Exercise requirements: Scan the entries below. Return every line that includes "inferior".

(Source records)

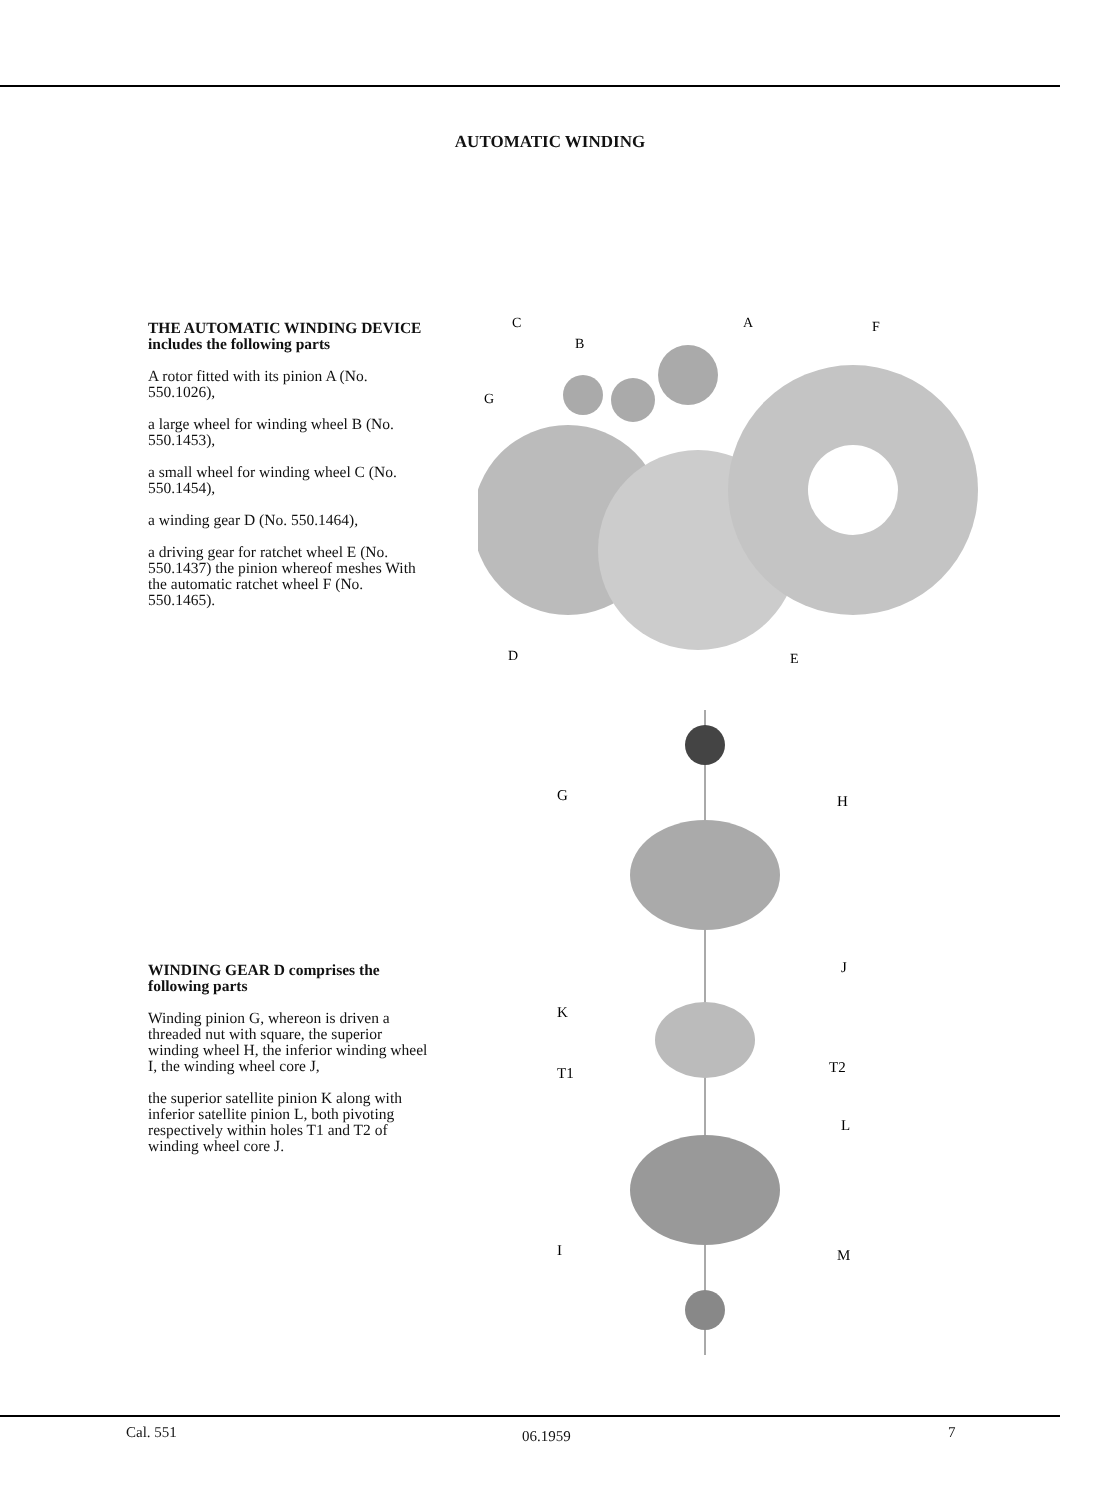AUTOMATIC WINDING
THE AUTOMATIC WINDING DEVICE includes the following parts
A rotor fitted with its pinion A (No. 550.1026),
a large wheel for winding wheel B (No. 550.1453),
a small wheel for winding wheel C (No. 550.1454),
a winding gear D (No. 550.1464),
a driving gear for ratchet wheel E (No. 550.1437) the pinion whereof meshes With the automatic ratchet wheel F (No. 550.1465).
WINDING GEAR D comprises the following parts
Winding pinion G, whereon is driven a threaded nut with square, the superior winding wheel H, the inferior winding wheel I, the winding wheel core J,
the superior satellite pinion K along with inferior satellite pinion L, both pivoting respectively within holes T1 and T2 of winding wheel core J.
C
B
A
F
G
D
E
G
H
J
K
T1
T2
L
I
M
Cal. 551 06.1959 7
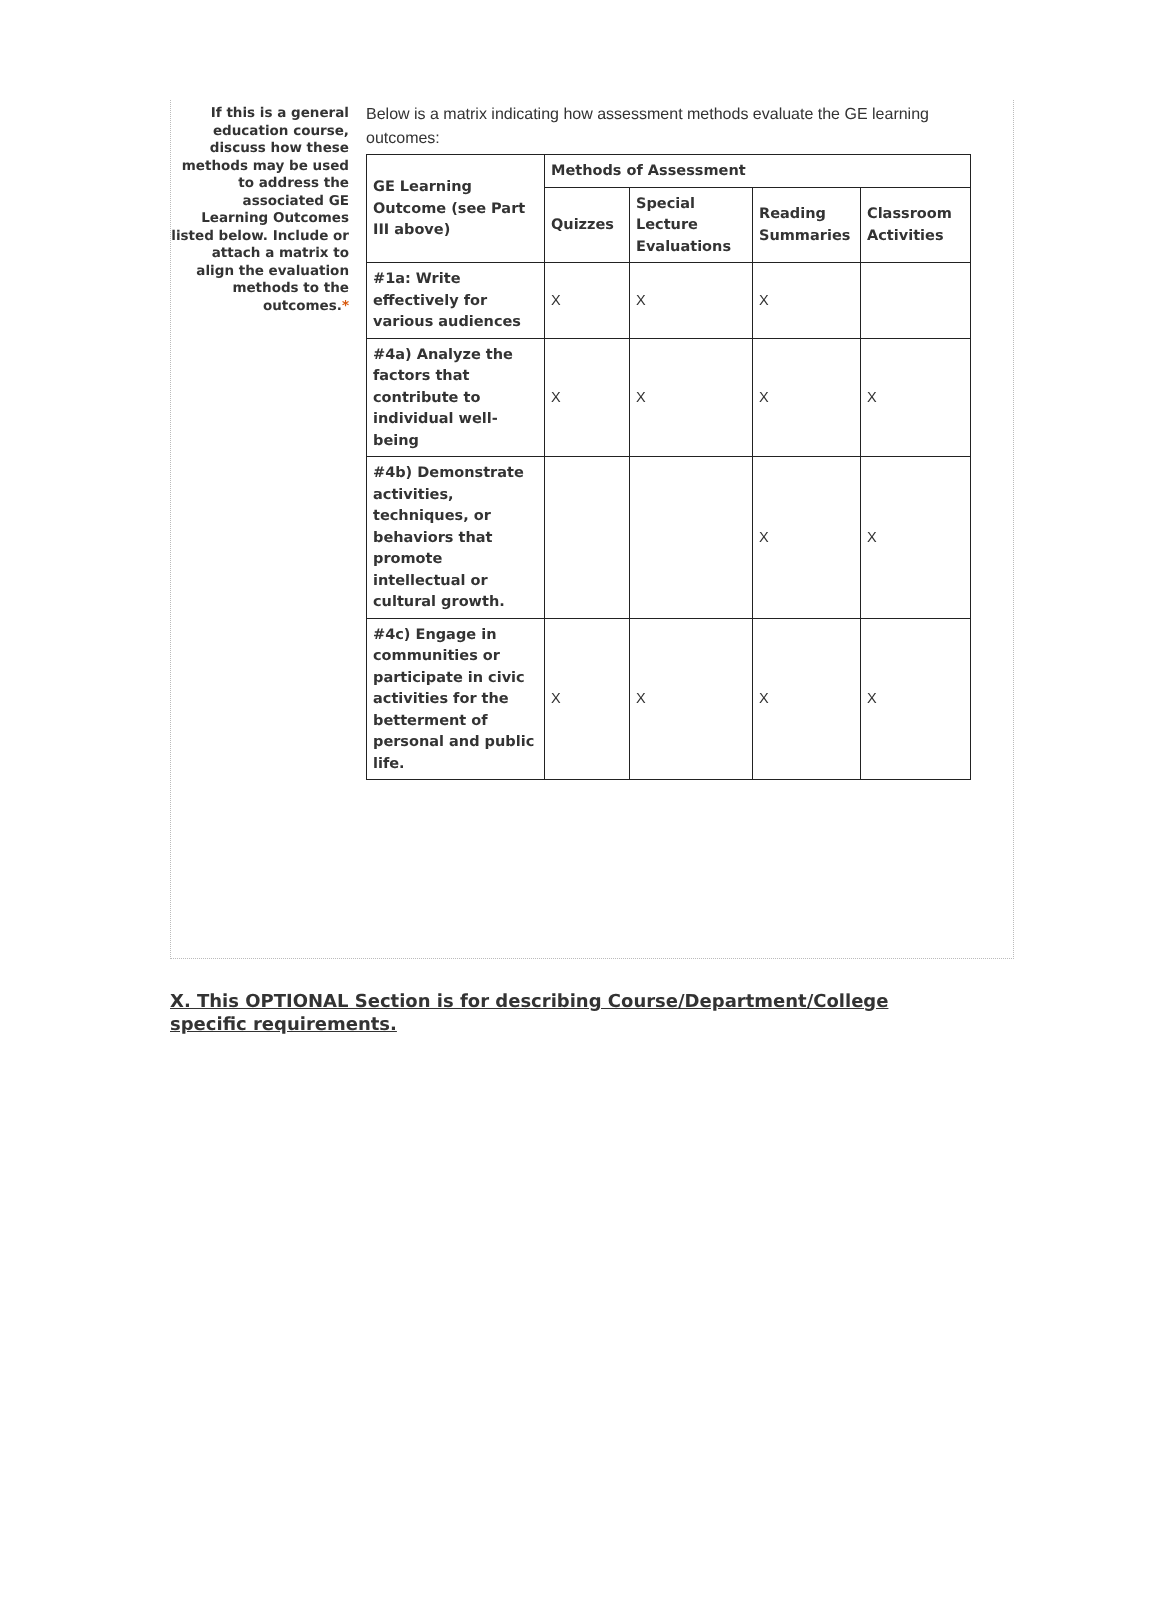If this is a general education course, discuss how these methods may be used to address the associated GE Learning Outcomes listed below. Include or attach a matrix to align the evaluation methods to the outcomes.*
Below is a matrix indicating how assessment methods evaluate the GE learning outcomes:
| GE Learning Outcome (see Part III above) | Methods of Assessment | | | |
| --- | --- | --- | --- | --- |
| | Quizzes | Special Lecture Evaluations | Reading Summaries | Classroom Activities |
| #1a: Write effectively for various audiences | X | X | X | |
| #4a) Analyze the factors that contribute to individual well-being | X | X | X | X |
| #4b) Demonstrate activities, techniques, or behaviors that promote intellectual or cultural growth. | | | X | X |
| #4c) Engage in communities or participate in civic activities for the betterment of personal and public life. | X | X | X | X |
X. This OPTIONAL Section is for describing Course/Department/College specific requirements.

Solution:
Winding pinion G, whereon is driven a threaded nut with square, the superior winding wheel H, the inferior winding wheel I, the winding wheel core J,
the superior satellite pinion K along with inferior satellite pinion L, both pivoting respectively within holes T1 and T2 of winding wheel core J.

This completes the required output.